Jean-Baptiste Habyarimana, secretario ejecutivo de la comisión nacional para la Unidad y la Reconciliación de Ruanda , recuerda que “después del genocidio había más de 300.000 huérfanos y 50.000 viudas. Para ellos, no es fácil superar la situación”.

Vestine Mukandahiro, quien vive en un suburbio de Kigali, tuvo que reconciliarse con su propia hija, nacida de una violación durante el genocidio.

Ella tenía 13 años cuando en 1994 casi la totalidad de su familia fue asesinada a machetazos.

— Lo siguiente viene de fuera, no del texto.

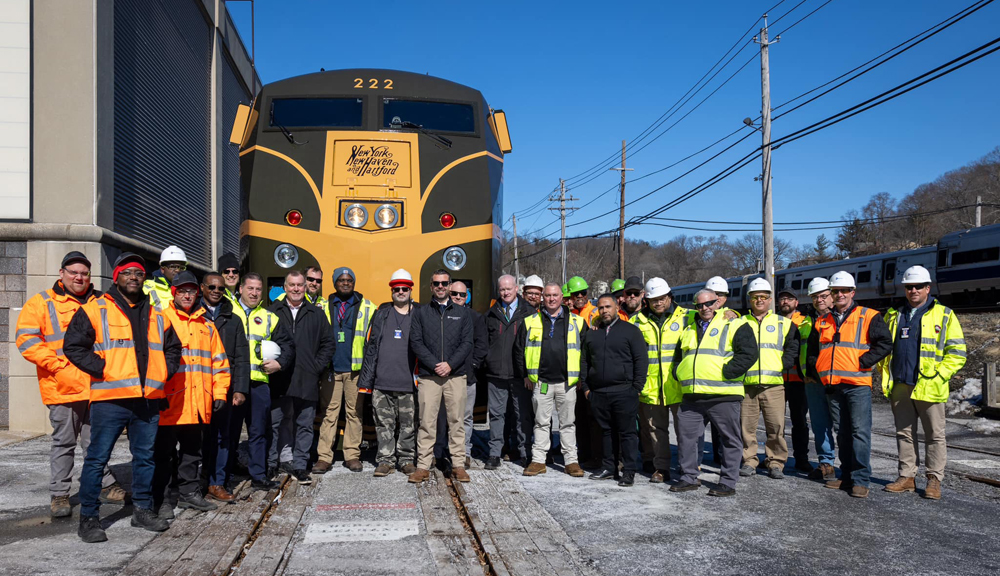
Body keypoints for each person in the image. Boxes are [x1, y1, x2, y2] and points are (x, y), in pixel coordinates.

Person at [64, 252, 183, 542]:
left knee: (145, 458)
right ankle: (89, 519)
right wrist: (103, 368)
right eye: (128, 272)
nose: (134, 277)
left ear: (145, 278)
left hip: (147, 400)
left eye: (139, 273)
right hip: (111, 400)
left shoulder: (157, 313)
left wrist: (162, 372)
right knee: (97, 459)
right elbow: (74, 347)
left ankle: (142, 511)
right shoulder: (96, 309)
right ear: (116, 276)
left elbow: (173, 348)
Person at [16, 251, 126, 518]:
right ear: (61, 274)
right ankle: (60, 494)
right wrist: (59, 367)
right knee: (64, 442)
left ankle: (104, 485)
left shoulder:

Había logrado escaparse, pero fue alcanzada por los asesinos, quienes la ultrajaron.

“Después de su nacimiento pensaba que no iba a poder vivir con mi propia hija porque cada vez que miraba su rostro pensaba en la violación”, cuenta Vestine.

En su aldea la tratan como a “una prostituta” por haber aportado un “hijo de la desgracia” a la comunidad, dice.

Veinte años después, Ruanda continúa el difícil trabajo de reconciliación a pesar de las matanzas, cuyo recuerdo impregna a toda la sociedad ruandesa y que ha sido reavivado por la proximidad de las conmemoración del genocidio.

Las palabras hutu y tutsi han sido suprimidas de todos los documentos oficiales, pero siguen presente en el espíritu de la gente.

La generación posgenocidio, que no ha sabido nada de las matanzas, también debe enfrentar el traumatismo colectivo.

“Nuestra generación debe hacer un gran esfuerzo para estar segura que lo que sucedió jamás va a volver a ocurrir”, manifiesta Yvette, 19 años, que participa en el Club Nunca Más, donde los de su generación conversan sobre el genocidio.